RCMP inviting Stratford residents with surveillance cameras to aid investigations
By Canadian Press
By Canadian Press
Cpl. Glenn Dudley and Const. Lorenz Sanders presented the initiative to Stratford’s council during a meeting on March 10. The program is called Stratford CAPTURE, which stands for community-assisted policing through use of recorded evidence.
The idea is that anyone in Stratford who has a private surveillance camera—perhaps outside their home or their business—could volunteer to let the RCMP know about it. If a crime occurs in Stratford that officers are investigating, they could check the database to see if it may have been caught on video, Dudley said.
“It’s a quick go-to list to see who has cameras and who may be able to assist us.”
The cameras and video would still belong to their owners. Even if a camera is listed on the registry, the RCMP would need permission to use any video evidence for a case.
“It is just a registry. We don’t have live access to the cameras,” Sanders said. “It’s just a tool that we can quickly look at—like a phone book.”
In a follow-up interview with The Guardian, Sanders noted some program details are still being worked out and there’s no set start date.
Stratford would be the first area on P.E.I. to have a program like this, but the goal is to one day roll it out across the province depending on how effective it is in Stratford, Dudley said.
Most of the town’s council was pleased with the program. Coun. Gail MacDonald wondered how the video would be used should a resident or business agree to provide it.
“Would they be required to go to court,” she asked. “Or would their name be submitted?”
Dudley compared it to providing a witness statement. If a case ever went to trial, there could be situations where the resident or business representative is required to participate, but those situations are uncommon, he said.
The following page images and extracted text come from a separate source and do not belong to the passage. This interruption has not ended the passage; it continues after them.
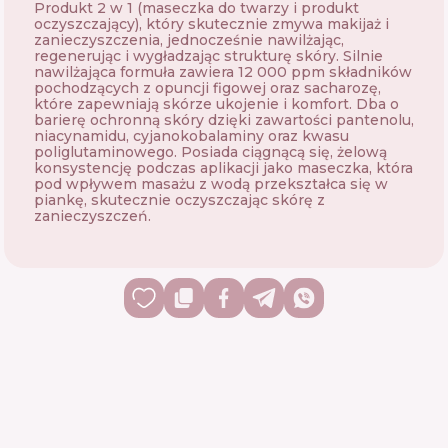
Produkt 2 w 1 (maseczka do twarzy i produkt
oczyszczający), który skutecznie zmywa makijaż i
zanieczyszczenia, jednocześnie nawilżając,
regenerując i wygładzając strukturę skóry. Silnie
nawilżająca formuła zawiera 12 000 ppm składników
pochodzących z opuncji figowej oraz sacharozę,
które zapewniają skórze ukojenie i komfort. Dba o
barierę ochronną skóry dzięki zawartości pantenolu,
niacynamidu, cyjanokobalaminy oraz kwasu
poliglutaminowego. Posiada ciągnącą się, żelową
konsystencję podczas aplikacji jako maseczka, która
pod wpływem masażu z wodą przekształca się w
piankę, skutecznie oczyszczając skórę z
zanieczyszczeń.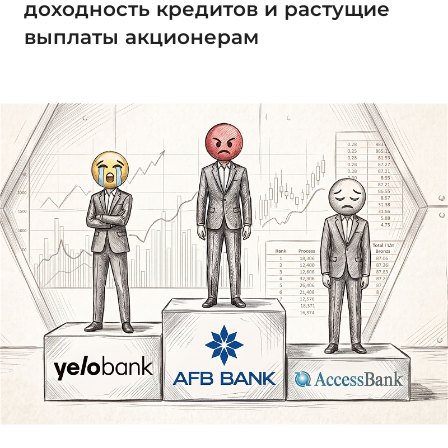
доходность кредитов и растущие
выплаты акционерам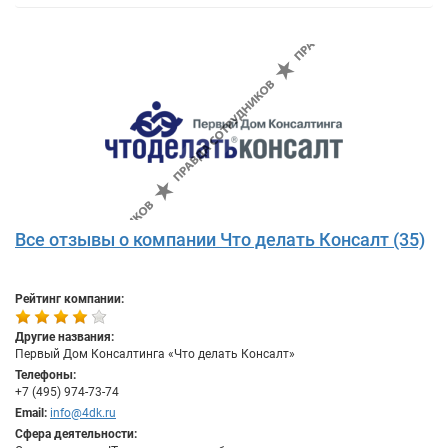
Все отзывы о компании Что делать Консалт (35)
Рейтинг компании:
Другие названия:
Первый Дом Консалтинга «Что делать Консалт»
Телефоны:
+7 (495) 974-73-74
Email:
info@4dk.ru
Сфера деятельности: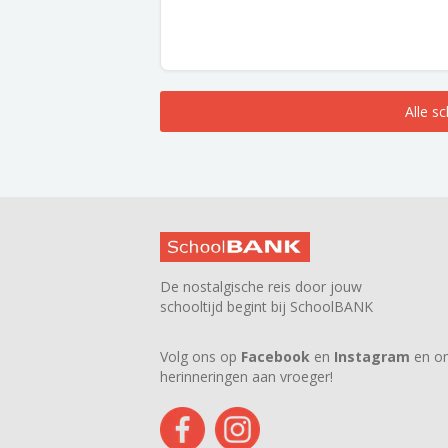
Alle s
De nostalgische reis door jouw
schooltijd begint bij SchoolBANK
Volg ons op
Facebook
en
Instagram
en on
herinneringen aan vroeger!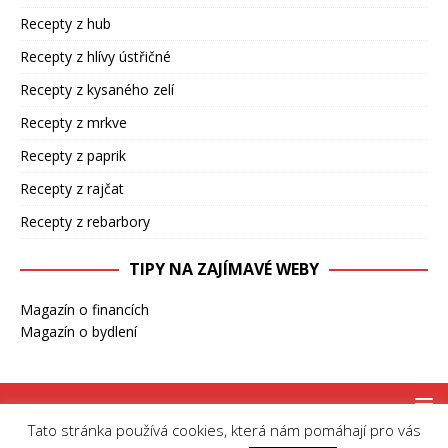
Recepty z hub
Recepty z hlívy ústřičné
Recepty z kysaného zelí
Recepty z mrkve
Recepty z paprik
Recepty z rajčat
Recepty z rebarbory
TIPY NA ZAJÍMAVÉ WEBY
Magazín o financích
Magazín o bydlení
Tato stránka používá cookies, která nám pomáhají pro vás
“It’s not going to be overly intrusive. It’s just that you are confirming this is a video and it’s been unedited,” Sanders said.
The video would be used solely for the investigation. The Queens District RCMP has already had success in using the public’s video to solve investigations, and the registry would help pinpoint where to potentially get evidence in a more timely fashion, Dudley said.
“It would save us a lot of doorknocks,” he said. “(But) just because a person has this video, doesn’t mean they would be obligated to give it to us.”